2K views 4 replies 3 participants last post by  Eclectic12 
#1 ·
Hi, I own a Canadian dividend mutual fund outside a RRSP and I would like to lock in some gains by selling and then buying a t-bill fund. What are the tax implications for the 2017 tax year? I would also like to buy more of the dividend fund with new cash. Should I just hold my units instead and buy the t-bill fund directly with new cash? Thanks.
 
#2 ·
Well, it depends if you want to pay tax or not. If you sell, you lock in the gains and you have to then pay tax on those gains. If you just keep it, and put your new money into the t-bill fund, then you won't have to pay taxes now (except for on the dividends, of course).

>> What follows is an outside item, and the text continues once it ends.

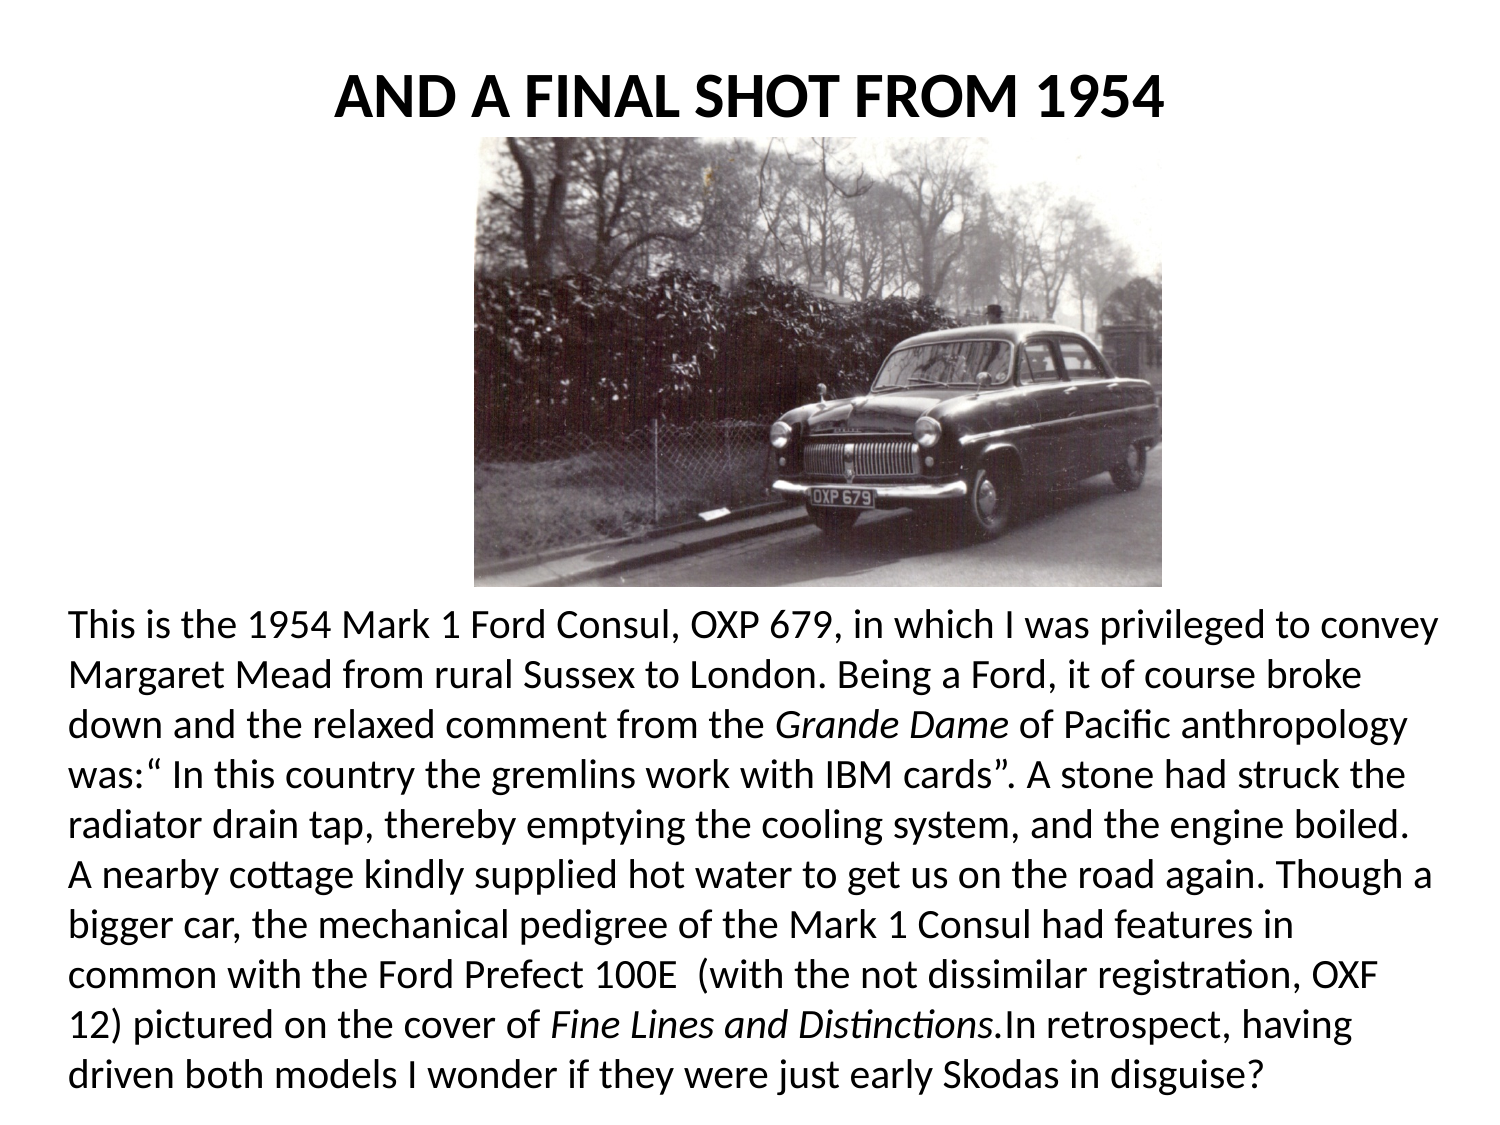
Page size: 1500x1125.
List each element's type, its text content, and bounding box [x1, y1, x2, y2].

picture [473, 136, 1162, 587]
title AND A FINAL SHOT FROM 1954 [75, 45, 1425, 233]
text_box This is the 1954 Mark 1 Ford Consul, OXP 679, in which I was privileged to convey Margaret Mead from rural Sussex to London. Being a Ford, it of course broke down and the relaxed comment from the Grande Dame of Pacific anthropology was:“ In this country the gremlins work with IBM cards”. A stone had struck the radiator drain tap, thereby emptying the cooling system, and the engine boiled. A nearby cottage kindly supplied hot water to get us on the road again. Though a bigger car, the mechanical pedigree of the Mark 1 Consul had features in common with the Ford Prefect 100E (with the not dissimilar registration, OXF 12) pictured on the cover of Fine Lines and Distinctions.In retrospect, having driven both models I wonder if they were just early Skodas in disguise? [53, 589, 1459, 1105]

If this is a low-income year for you, it might be a good idea to lock in the gains and pay tax on them while you're in a lower tax bracket. But if not, it's probably better to defer the taxes for a later year.
 
#3 ·
Hi, I own a Canadian dividend mutual fund outside a RRSP and I would like to lock in some gains by selling and then buying a t-bill fund. What are the tax implications for the 2017 tax year?
While held in the RRSP, there are no tax implications .... if on the other hand, you plan to withdraw the full $$$ from RRSP, the $$$ withdrawn are reported as income.

Longer term, selling for a gain increases the value of the RRSP so that there are more $$$ that will need to be withdrawn in the future. Most have lower income in retirement so it works out well.


... Should I just hold my units instead and buy the t-bill fund directly with new cash?
Depends ... if you are going to re-buy, are there any costs?
How likely do you think there would be a significant drop in the MF prices?


Well, it depends if you want to pay tax or not. If you sell, you lock in the gains and you have to then pay tax on those gains ...
If the OP sells then *withdraws from the RRSP* ... then yes. I doubt a withdrawal is in the plan as the OP talks about using new cash to re-buy, presumably in the RRSP.
The OP needs to confirm whether the proceeds are staying in the RRSP, in which case there's no tax implications.


Cheers
 
#5 ·
Apparently I had too much egg nog or celebrated too long .... :eek2:

Post # 2 covers it nicely then ... I would add though that most of the gain should be capital gains so it is one of the better taxes to be paying (i.e. cheapest or second cheapest).

Then too, where one is sure there will be a cheaper buying opportunity (how many are right?) ... selling could work nicely.

Also ... if the OP has some capital losses from previous years or can sell by Dec 24th in 2017, the losses will reduce or eliminate the CG to pay taxes on.